### Exercise requirements
a. In the AFQMC text, copy the passage that begins at "The paper develops" and ends after "high-accuracy QMC calculations.", changing every "AFQMC" to "auxiliary-field QMC".
b. Which four materials does the AFQMC text use for its lattice constant and bulk modulus benchmarks?

### Excerpt to read
"""
Auxiliary field quantum Monte Carlo at the basis set limit: application to lattice constants

TL;DR

The paper develops a cubic-scaling, plane-wave AFQMC implementation within the PAW framework in VASP, enabling calculations at the basis-set limit and avoiding basis-set extrapolation errors. By hierarchically embedding AFQMC within MP2 and RPA workflows, it shows that AFQMC corrections recover missing short- and long-range correlation effects, yielding lattice constants with a mean absolute error of $0.14\%$ relative to zero-point corrected experiments for C, BN, BP, and Si. The results highlight RPA as the most efficient reference for solids due to faster finite-size convergence, and demonstrate robust performance against time-step and trial-wavefunction choices. This work provides a scalable, benchmark-quality method for structural properties in condensed matter and clarifies the role of core correlations and PAW treatment in high-accuracy QMC calculations.

Abstract

We present a plane-wave (PW) implementation of the auxiliary-field quantum Monte Carlo (AFQMC) method within the projector augmented-wave (PAW) formalism in the Vienna ab initio Simulation Package (VASP). By employing an exact inversion of the PAW overlap operator, our approach maintains cubic scaling while naturally operating at the complete basis set limit defined by the PW cutoff. We benchmark this framework by calculating the equilibrium lattice constants and bulk moduli of C, BN, BP, and Si. Our analysis demonstrates that AFQMC systematically corrects the lack of long-range screening in MP2 and the missing higher-order exchange in RPA. We identify RPA as the optimal reference method due to the rapid convergence of the remaining short-range correlations with respect to supercell size. The resulting lattice constants exhibit a mean absolute relative error of 0.14 % relative to experiment, establishing the method as a rigorous benchmark tool for structural properties in condensed matter systems.
"""
### Record extracts
"""
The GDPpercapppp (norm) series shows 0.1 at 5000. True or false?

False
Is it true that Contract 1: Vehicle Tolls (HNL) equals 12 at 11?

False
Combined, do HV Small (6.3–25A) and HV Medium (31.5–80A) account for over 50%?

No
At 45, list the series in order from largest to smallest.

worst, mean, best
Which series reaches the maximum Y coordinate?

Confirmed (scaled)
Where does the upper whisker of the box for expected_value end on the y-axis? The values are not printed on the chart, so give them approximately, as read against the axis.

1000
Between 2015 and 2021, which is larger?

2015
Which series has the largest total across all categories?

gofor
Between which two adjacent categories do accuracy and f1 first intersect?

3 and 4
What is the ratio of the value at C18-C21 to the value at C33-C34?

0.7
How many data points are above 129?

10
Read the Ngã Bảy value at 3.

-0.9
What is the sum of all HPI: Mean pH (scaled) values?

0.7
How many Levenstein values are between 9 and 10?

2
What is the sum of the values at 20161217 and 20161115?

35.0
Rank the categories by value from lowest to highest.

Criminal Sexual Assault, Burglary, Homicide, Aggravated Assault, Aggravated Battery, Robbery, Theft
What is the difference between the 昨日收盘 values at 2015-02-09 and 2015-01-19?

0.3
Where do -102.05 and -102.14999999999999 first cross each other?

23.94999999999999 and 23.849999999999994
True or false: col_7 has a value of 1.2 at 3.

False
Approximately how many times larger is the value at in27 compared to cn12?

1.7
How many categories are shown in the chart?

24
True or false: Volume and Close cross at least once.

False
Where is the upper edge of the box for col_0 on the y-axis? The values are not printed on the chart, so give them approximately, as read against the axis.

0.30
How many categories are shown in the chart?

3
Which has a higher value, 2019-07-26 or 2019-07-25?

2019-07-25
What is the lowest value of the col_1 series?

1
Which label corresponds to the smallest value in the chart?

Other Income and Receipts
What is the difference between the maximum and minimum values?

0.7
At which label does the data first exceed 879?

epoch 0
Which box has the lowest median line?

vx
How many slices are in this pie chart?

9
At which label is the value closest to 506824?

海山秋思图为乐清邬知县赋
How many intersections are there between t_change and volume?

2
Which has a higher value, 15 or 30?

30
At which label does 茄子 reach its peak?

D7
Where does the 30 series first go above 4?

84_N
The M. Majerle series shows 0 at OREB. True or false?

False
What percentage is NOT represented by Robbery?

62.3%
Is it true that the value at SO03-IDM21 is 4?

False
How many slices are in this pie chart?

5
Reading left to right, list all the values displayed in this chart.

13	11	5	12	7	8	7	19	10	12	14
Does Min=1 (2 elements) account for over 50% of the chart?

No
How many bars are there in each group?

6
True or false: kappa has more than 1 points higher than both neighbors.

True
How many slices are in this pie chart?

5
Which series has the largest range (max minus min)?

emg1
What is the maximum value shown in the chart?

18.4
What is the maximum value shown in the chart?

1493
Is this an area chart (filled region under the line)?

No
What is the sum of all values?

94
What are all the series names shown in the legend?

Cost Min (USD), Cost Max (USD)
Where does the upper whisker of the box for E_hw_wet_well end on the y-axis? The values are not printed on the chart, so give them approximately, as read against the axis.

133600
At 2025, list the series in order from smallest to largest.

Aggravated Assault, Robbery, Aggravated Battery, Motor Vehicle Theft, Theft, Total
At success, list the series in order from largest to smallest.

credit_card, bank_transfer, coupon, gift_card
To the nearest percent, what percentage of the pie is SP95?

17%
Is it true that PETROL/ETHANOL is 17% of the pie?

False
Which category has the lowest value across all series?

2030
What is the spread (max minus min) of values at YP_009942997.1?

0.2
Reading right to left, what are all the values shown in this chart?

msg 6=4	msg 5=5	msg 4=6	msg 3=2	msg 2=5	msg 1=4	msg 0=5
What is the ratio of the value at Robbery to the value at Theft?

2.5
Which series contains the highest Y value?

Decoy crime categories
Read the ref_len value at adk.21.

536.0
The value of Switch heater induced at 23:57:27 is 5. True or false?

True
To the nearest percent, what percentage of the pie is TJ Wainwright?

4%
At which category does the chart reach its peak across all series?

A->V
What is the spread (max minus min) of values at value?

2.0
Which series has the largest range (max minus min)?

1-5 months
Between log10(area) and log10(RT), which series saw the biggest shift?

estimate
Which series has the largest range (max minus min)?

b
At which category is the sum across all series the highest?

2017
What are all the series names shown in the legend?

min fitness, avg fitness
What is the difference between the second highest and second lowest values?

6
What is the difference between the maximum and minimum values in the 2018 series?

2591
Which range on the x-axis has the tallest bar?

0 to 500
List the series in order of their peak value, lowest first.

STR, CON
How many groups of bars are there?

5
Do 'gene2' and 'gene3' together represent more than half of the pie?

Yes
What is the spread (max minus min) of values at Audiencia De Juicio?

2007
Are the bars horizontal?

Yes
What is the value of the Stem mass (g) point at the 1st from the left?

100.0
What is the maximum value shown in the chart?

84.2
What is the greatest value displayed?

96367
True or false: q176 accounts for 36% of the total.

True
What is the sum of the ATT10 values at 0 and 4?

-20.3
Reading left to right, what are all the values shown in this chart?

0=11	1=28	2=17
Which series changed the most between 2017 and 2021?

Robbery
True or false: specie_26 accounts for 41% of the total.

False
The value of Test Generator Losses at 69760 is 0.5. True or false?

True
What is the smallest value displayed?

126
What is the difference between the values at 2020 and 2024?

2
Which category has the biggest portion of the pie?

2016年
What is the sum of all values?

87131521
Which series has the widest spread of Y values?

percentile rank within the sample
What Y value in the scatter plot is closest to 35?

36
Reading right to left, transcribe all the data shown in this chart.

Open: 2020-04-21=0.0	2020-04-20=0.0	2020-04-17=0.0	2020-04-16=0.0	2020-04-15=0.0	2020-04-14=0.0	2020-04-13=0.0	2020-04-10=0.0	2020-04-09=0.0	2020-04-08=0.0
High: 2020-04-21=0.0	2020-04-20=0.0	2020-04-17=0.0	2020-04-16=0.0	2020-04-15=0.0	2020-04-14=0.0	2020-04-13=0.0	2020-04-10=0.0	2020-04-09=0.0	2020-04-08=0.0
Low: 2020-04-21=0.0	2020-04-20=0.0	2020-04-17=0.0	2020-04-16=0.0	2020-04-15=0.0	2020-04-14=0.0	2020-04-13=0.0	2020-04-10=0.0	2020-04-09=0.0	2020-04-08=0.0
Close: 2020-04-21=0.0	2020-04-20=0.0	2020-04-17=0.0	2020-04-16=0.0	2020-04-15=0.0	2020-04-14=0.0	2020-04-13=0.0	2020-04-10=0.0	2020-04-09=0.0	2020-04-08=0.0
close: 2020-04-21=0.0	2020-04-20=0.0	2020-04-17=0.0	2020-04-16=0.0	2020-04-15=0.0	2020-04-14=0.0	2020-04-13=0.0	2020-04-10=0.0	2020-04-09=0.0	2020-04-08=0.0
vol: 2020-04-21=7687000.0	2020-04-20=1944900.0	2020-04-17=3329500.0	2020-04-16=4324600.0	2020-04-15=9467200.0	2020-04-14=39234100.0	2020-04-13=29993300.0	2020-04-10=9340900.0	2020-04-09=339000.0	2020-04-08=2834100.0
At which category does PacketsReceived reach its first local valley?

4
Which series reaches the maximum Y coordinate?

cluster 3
"""
### Answers
a.
The paper develops a cubic-scaling, plane-wave auxiliary-field QMC implementation within the PAW framework in VASP, enabling calculations at the basis-set limit and avoiding basis-set extrapolation errors. By hierarchically embedding auxiliary-field QMC within MP2 and RPA workflows, it shows that auxiliary-field QMC corrections recover missing short- and long-range correlation effects, yielding lattice constants with a mean absolute error of $0.14\%$ relative to zero-point corrected experiments for C, BN, BP, and Si. The results highlight RPA as the most efficient reference for solids due to faster finite-size convergence, and demonstrate robust performance against time-step and trial-wavefunction choices. This work provides a scalable, benchmark-quality method for structural properties in condensed matter and clarifies the role of core correlations and PAW treatment in high-accuracy QMC calculations.

b. C, BN, BP, and Si.